12 thoughts on “Plastic bags banned in Switzerland”

  1. Apparently, no wild dolphins in Swtzlnd, but “Switzerland should serve as an example to other countries by controlling plastic bag waste”.

  2. I suppose this goes along with Germany getting rid of nuclear power plants because of the threat of tsunamis?

  3. Intrepid, your “exploding car” idea will certainly appeal to the “humans as a cancer on the earth” brigade … as well as the “zero population growth” groups.

  4. Reality check and Intrepid: Ha, ha, ha, more good material for the cautionary moralist! The story of environmental political action appears to be a tale of good intentions, wishful thinking, sales pitches, and unintended consequences. I read a paper which showed that the chief environmental advantage of driving a Prius is consumer smugness: after taking into account the costs accruing from mining, refining, and manufacturing the batteries from toxic, unrecyclable, and exotic materials, that it is not clear at all if there can be any net benefit to the environment.

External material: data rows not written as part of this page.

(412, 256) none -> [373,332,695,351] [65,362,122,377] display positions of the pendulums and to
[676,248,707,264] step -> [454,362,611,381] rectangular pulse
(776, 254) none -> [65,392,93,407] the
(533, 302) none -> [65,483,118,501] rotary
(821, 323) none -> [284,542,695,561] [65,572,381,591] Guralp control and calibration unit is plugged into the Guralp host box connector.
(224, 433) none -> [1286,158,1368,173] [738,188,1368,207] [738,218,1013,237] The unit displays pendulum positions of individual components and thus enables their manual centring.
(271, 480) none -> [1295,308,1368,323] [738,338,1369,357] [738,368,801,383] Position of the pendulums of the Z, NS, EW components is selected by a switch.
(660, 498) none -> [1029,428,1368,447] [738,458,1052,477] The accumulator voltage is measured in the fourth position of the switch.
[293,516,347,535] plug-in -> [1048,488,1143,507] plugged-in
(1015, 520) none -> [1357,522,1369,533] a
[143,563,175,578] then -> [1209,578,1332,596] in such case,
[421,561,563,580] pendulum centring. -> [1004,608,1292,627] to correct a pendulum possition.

  5. Yeah, I was just remembering the demand years ago to save trees by using plastic bags…really, what next? Hydrogen powered car batteries that explode on impact?

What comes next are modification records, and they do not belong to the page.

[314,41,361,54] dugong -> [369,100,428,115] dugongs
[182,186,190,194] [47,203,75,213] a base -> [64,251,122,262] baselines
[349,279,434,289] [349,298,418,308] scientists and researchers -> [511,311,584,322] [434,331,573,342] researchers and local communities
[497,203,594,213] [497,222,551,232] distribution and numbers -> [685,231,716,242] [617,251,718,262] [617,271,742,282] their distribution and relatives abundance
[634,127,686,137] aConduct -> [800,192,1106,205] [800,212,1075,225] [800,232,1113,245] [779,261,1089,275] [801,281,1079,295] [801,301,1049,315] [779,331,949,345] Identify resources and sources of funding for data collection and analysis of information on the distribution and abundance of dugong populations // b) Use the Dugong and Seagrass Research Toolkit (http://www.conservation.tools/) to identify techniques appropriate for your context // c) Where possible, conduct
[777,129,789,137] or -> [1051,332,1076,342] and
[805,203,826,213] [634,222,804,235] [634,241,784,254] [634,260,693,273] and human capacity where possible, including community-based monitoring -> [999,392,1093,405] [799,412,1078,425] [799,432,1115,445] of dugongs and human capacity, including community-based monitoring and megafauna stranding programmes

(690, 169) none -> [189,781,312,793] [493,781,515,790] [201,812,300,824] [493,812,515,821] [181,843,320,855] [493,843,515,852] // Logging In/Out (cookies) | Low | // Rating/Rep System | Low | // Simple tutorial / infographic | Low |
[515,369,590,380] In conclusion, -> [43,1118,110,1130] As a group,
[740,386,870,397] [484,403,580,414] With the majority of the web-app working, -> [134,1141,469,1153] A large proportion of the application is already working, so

  6. It was the environmentalists who DEMANDED we use plastic bags because paper ones killed trees. Now, as noted above, we are to use dirty, “reusable” bags. The ones from a major chain are made from recycled plastic bottles. If you wash them in your washing machine, they fuzz out and are useless. So they get thrown away–in the landfill, where the plastic bottles would have been. Wonder if we will find dolphins wearing these bags in a few years (and not for fashion!)

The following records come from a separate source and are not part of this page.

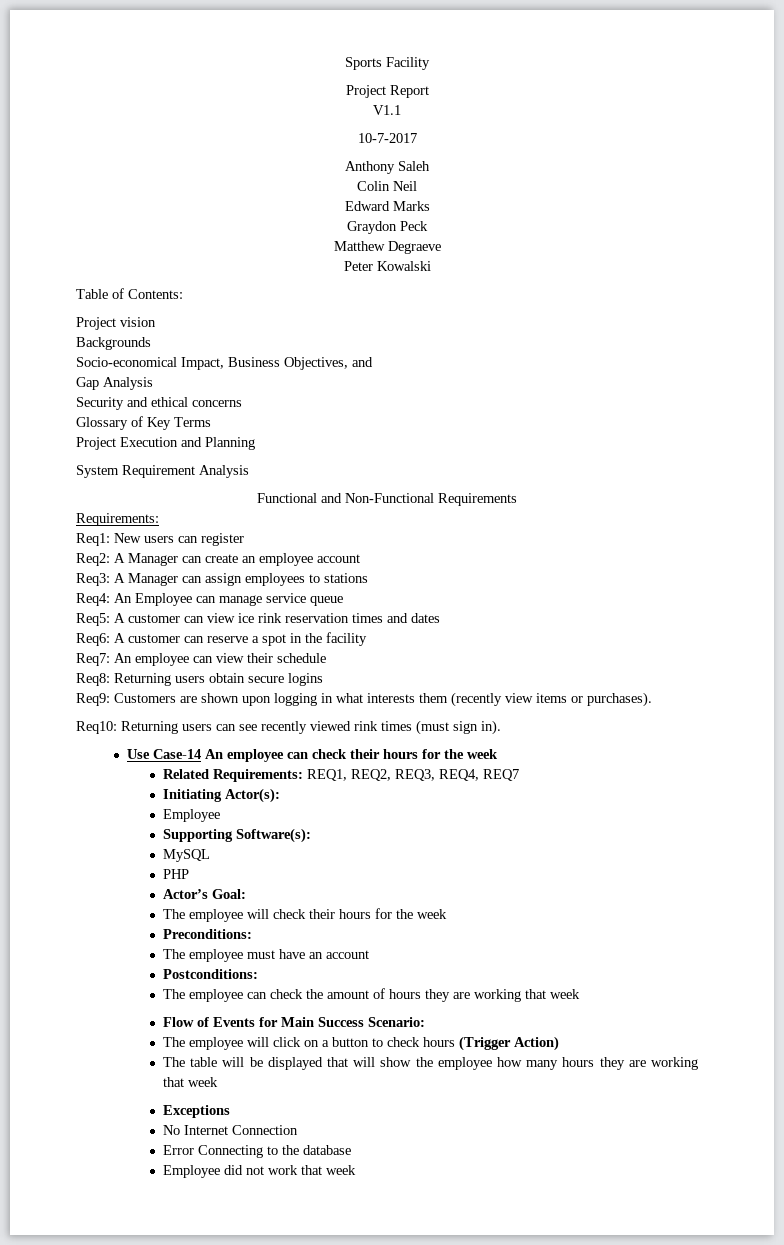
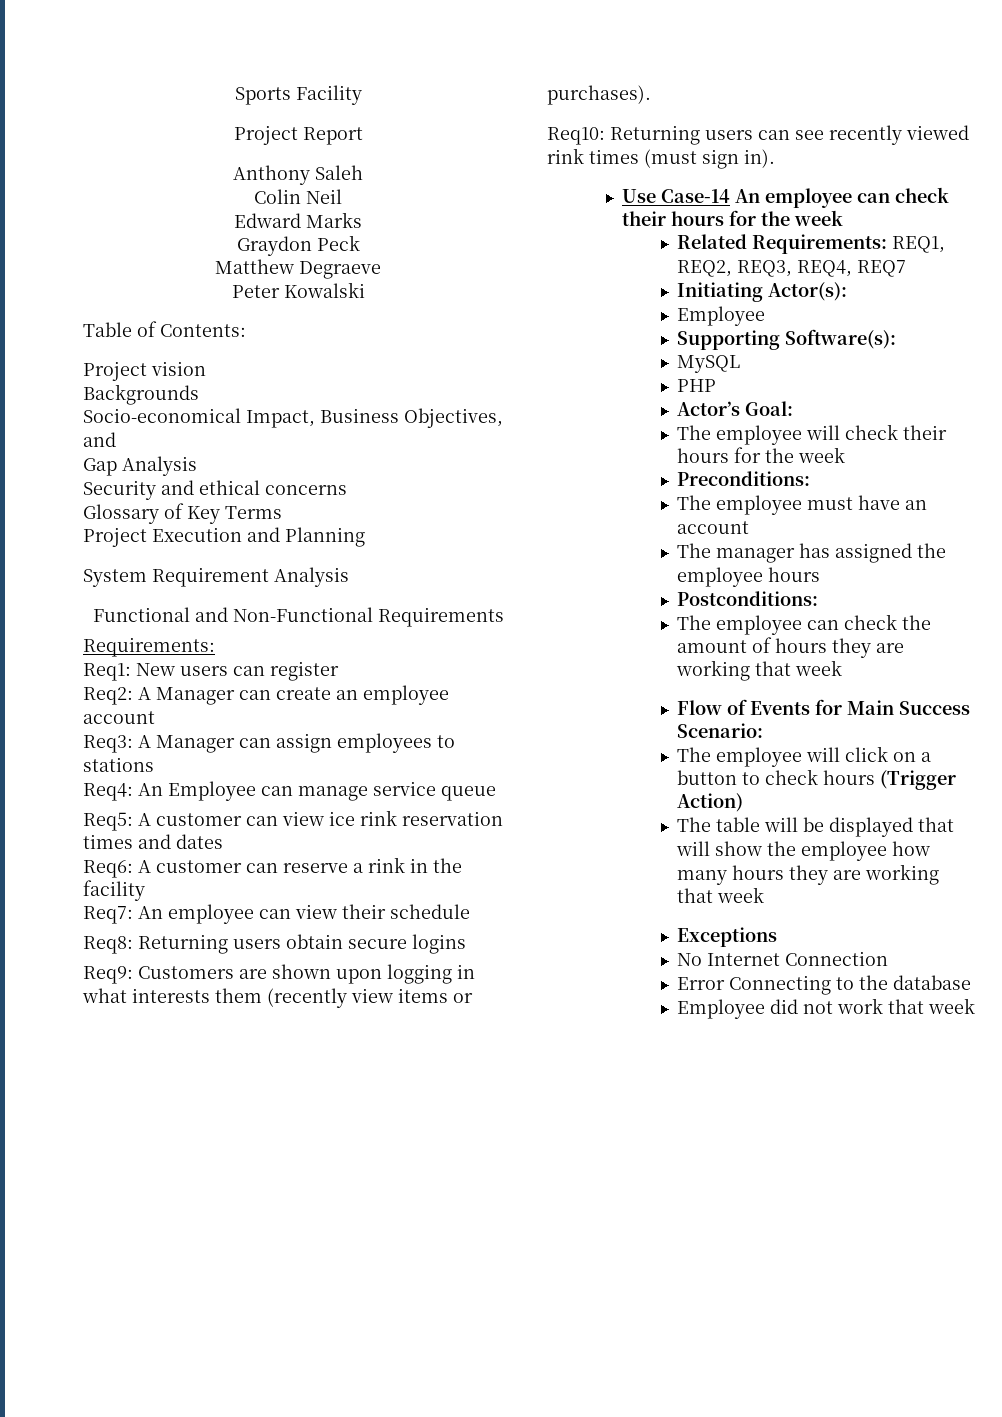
[373,105,401,115] [357,133,417,143] // V1.1 // 10-7-2017 -> (363, 136) none
[262,634,286,646] spot -> [368,857,405,873] rink
(369, 954) none -> [676,543,946,563] [676,567,820,587] // The manager has assigned the employee hours

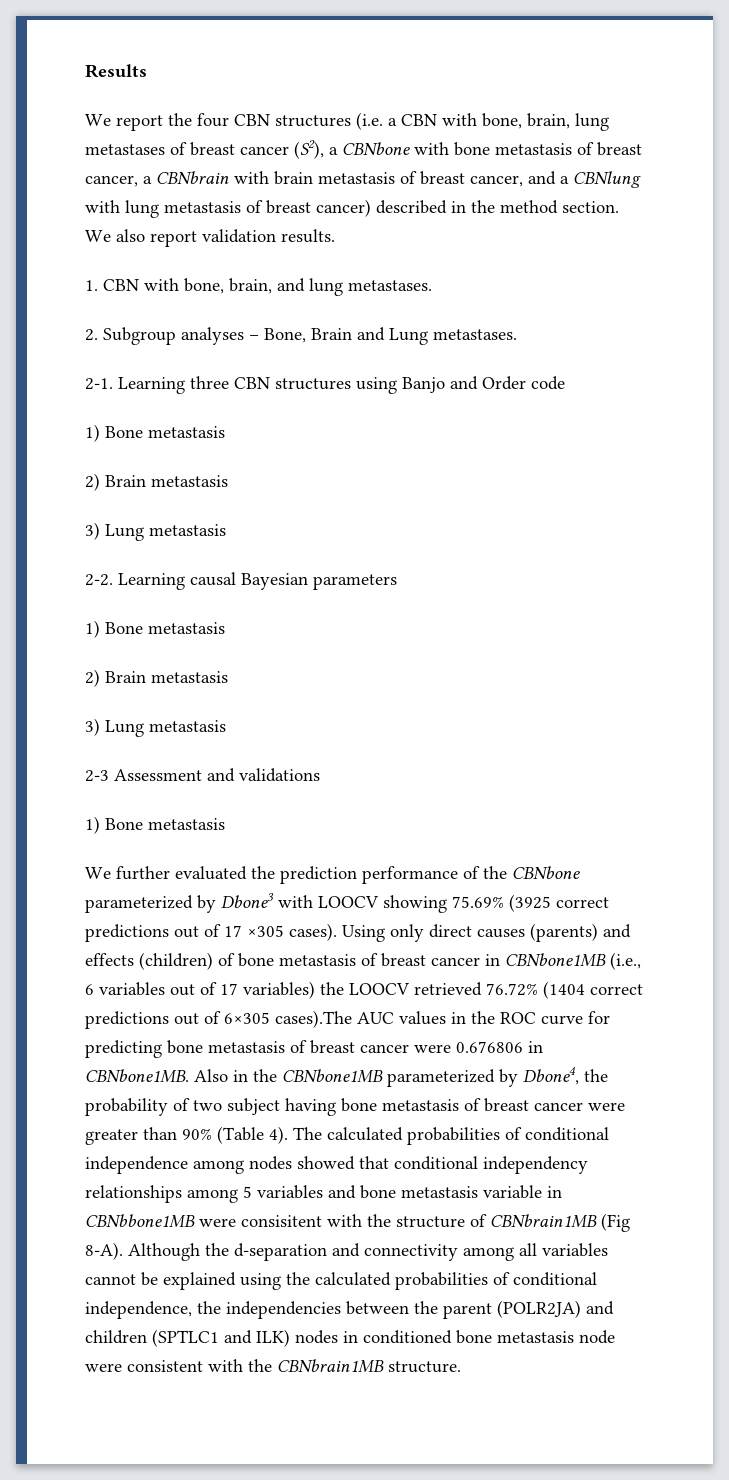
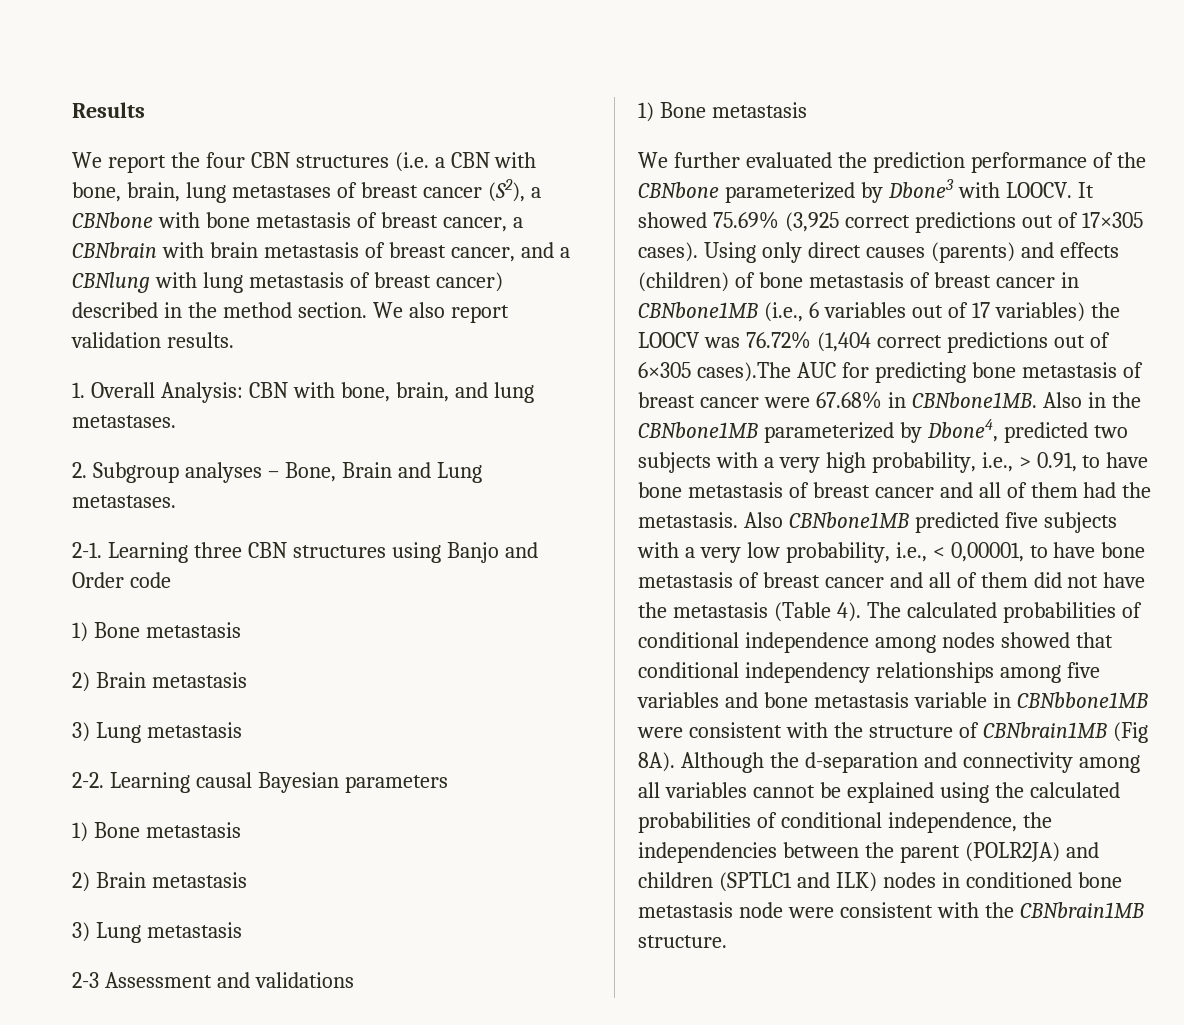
(98, 285) none -> [90,382,243,403] Overall Analysis:
[318,894,609,913] [85,924,284,942] LOOCV showing 75.69% (3925 correct predictions out of 17 ×305 -> [1005,182,1094,198] [638,211,1143,233] LOOCV. It showed 75.69% (3,925 correct predictions out of 17×305
[414,981,585,999] retrieved 76.72% (1404 -> [703,331,871,352] was 76.72% (1,404
[399,1011,583,1025] values in the ROC curve -> (836, 370) none
[456,1041,523,1053] 0.676806 -> [815,391,882,409] 67.68%
[584,1069,608,1082] [85,1098,625,1116] [85,1127,212,1145] the probability of two subject having bone metastasis of breast cancer were greater than 90% -> [1003,422,1128,443] [638,452,1149,473] [638,482,1152,498] [638,512,1117,533] [637,542,1146,563] [638,572,1146,588] [638,602,768,618] predicted two subjects with a very high probability, i.e., > 0.91, to have bone metastasis of breast cancer and all of them had the metastasis. Also CBNbone1MB predicted five subjects with a very low probability, i.e., < 0,00001, to have bone metastasis of breast cancer and all of them did not have the metastasis
[243,1186,252,1198] 5 -> [1066,662,1100,678] five
[241,1215,322,1227] consisitent -> [688,722,782,738] consistent
[85,1242,123,1260] 8-A). -> [638,752,675,772] 8A).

  7. Just how many of the lakes in (landlocked!) Switzerland are homes to populations of dolphins? 😉

  8. Give credit where it is due – remember that “Switzerland, after two hundred year sof peace and democracy, invented the cuckoo clock” 😉

  9. This actually isn’t quite as poor an idea as it may appear. Every little bit helps to weaken OPEC’s grip on our throats. Better yet to mandate that plastic bags be made from non-petrochemical cellulose as in Brazil.

  10. Congrats to those brilliant Swiss, who can now join those of us in Australia, carrying our groceries home in bacteria filled (biohazard like) reusable bags.